Histórias | Capítulo I Ria de Aveiro

José e Alberto, Arte Xávega

Foi num dia cinzento, daqueles em que nos esquecemos que ainda estamos em agosto e em pleno verão, que seguimos viagem até à Praia da Vagueira, no concelho de Vagos, aquela que segundo muitos é a melhor praia do mundo. A primeira imagem que nos prende é a da extensão do seu areal e paredão e, ao mesmo tempo, a envolvente vegetação e paisagem dunar, um território onde a Ria de Aveiro e o mar parecem entrelaçar-se na perfeição. Junto ao armazém de madeira onde os pescadores guardam o material, foi aí que fomos recebidos pelo José e pelo seu irmão Alberto. Dentro do armazém conhecemos outros membros da equipa, a maioria com fortes ligações familiares entre si. Também eles ajudam nas lides dessa arte de pesca costeira artesanal conhecida como a Arte Xávega.

A Arte Xávega remonta ao século XIX e é hoje uma daquelas tradições que parece estar perto de conhecer a sua extinção. Antigamente, este processo era feito com recurso a juntas de bois, mas hoje as mesmas foram substituídas por tração mecânica através de tratores. Os restantes processos mantêm-se praticamente fiéis ao que sempre foram, de barco, os pescadores lançam as redes ao mar e cercam os cardumes, posteriormente, alam a rede para a costa, sendo o seu equipamento composto por um longo cabo com flutuadores, que tem na sua metade de comprimento um saco de rede em forma cónica.

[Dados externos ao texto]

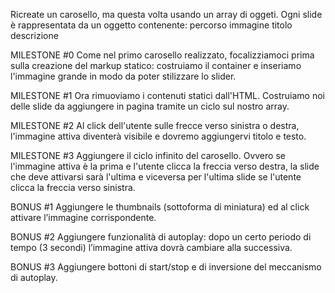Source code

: Ricreate un carosello, ma questa volta usando un array di oggeti.
Ogni slide è rappresentata da un oggetto contenente:
percorso immagine
titolo
descrizione

MILESTONE #0
Come nel primo carosello realizzato, focalizziamoci prima sulla creazione del markup statico: costruiamo il container e inseriamo l'immagine grande in modo da poter stilizzare lo slider.

MILESTONE #1
Ora rimuoviamo i contenuti statici dall'HTML.
Costruiamo noi delle slide da aggiungere in pagina tramite un ciclo sul nostro array.

MILESTONE #2
Al click dell'utente sulle frecce verso sinistra o destra, l'immagine attiva diventerà visibile e dovremo aggiungervi titolo e testo.

MILESTONE #3
Aggiungere il ciclo infinito del carosello. Ovvero se l'immagine attiva è la prima e l'utente clicca la freccia verso destra, la slide che deve attivarsi sarà l'ultima e viceversa per l'ultima slide se l'utente clicca la freccia verso sinistra.

BONUS #1
Aggiungere le thumbnails (sottoforma di miniatura) ed al click attivare l’immagine corrispondente.

BONUS #2
Aggiungere funzionalità di autoplay: dopo un certo periodo di tempo (3 secondi) l’immagine attiva dovrà cambiare alla successiva.

BONUS #3
Aggiungere bottoni di start/stop e di inversione del meccanismo di autoplay.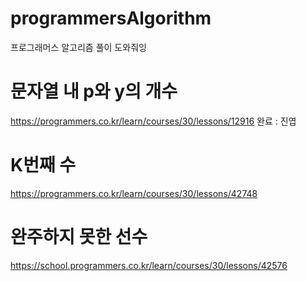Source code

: # programmersAlgorithm

프로그래머스 알고리즘 풀이 도와줘잉

# 문자열 내 p와 y의 개수

https://programmers.co.kr/learn/courses/30/lessons/12916
완료 : 진엽

# K번째 수
https://programmers.co.kr/learn/courses/30/lessons/42748

# 완주하지 못한 선수
https://school.programmers.co.kr/learn/courses/30/lessons/42576
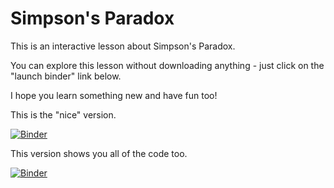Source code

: # Simpson's Paradox

This is an interactive lesson about Simpson's Paradox.

You can explore this lesson without downloading anything - just click on the "launch binder" link below.

I hope you learn something new and have fun too!

This is the "nice" version.

[![Binder](https://mybinder.org/badge_logo.svg)](https://mybinder.org/v2/gh/mohnjahoney/simpsons_paradox/main?urlpath=%2Fvoila%2Frender%2Fsimpsons.ipynb)

This version shows you all of the code too.

[![Binder](https://mybinder.org/badge_logo.svg)](https://mybinder.org/v2/gh/mohnjahoney/simpsons_paradox/HEAD?filepath=simpsons.ipynb)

A praia da Vagueira, uma das mais populares desta região, é hoje uma das poucas onde ainda podemos assistir a esta que é a mais antiga forma de pesca no mundo. Esta arte de cerco e arrasto, faz parte da cultura e da história local e é pelas mãos de homens como o José e Alberto que vai sobrevivendo, a verdade é que praticamente nascemos dentro de uma proa de um barco. 

Neste momento conseguem juntar 12 a 13 pessoas, mas noutros tempos chegaram a ser o dobro. Nos dias de hoje é muito difícil arranjar quem queira trabalhar na arte xávega, muito em consequência da própria dureza deste trabalho mas também porque monetariamente se torna cada vez menos compensador. Recordam-se de quando chegavam à praia, vindos do mar, e encontravam 10 a 15 peixeiros à guerra pelo peixe que traziam, mas hoje a realidade é brutalmente diferente. Por outro lado, continua a ser a sua presença na praia, de cada vez que regressam, que atrai turistas que enchem o areal para assistirem à chegada do barco e do peixe, um espetáculo que pela sua raridade continua a surpreender todos. Apesar de existirem apoios para que a tradição se possa manter viva, continua a ser um trabalho muito precário, porque estão sempre dependentes do que conseguem ou não vender e os valores não se comparam com o que eram noutros tempos, o que pescamos é o que ganhamos, barato ou caro temos de o vender, não temos ordenado. 

Continuando a enfrentar a força da rebentação em barcos de madeira como antigamente, já foram muitos os sustos por que passaram ao longo de uma vida dedicada ao mar. Numa dessas vezes o barco começou a afundar, estavam eles no meio do mar sem ninguém ao redor. Estava eu, o meu pai e o meu irmão. Lá vimos finalmente um barco, acenámos e conseguimos chegar ao farol. O sangue estava a ferver e ainda fomos para o mar levantar as redes novamente e tirámos o barco do fundo. Não havia outra hipótese, estava lá o nosso ganha-pão. A instabilidade desta profissão e a sua sazonalidade faz com que quase todos eles já tenham estado envolvidos noutro tipo de trabalhos. Alberto, por exemplo, já esteve na pesca do bacalhau em alto mar, mas por entre risos admite que, o bacalhau é bom é no prato e depois custa porque são 4 meses a ver água, gaivotas e as mesmas caras. Já fui a muitos sítios mas a minha cabeça esteve sempre aqui.

Hoje, a esperança de esta arte se poder prolongar está nos filhos. Eles são danados para a pesca e é muito graças a eles que conseguimos continuar. A manutenção dos tratores por exemplo já são eles que a fazem e assim já conseguimos poupar em alguns custos. É curioso que, apesar das muitas dificuldades por que passam e das muitas histórias que vão partilhando connosco, de momentos a que de alguma forma sobreviveram apenas por milagre, continua a ser evidente o amor a esta arte. A sua identidade confunde-se com a deste mar e essa ligação é de facto umbilical. Estes são, sem sombra de dúvida, os verdadeiros homens do mar, que ficarão gravados na história desta tradição e na memória da Vagueira. A vida de pescador não é fácil, uns dias dá tudo e outros não dá nada, mas ir para o mar é a nossa vida, nós somos isto, este lugar.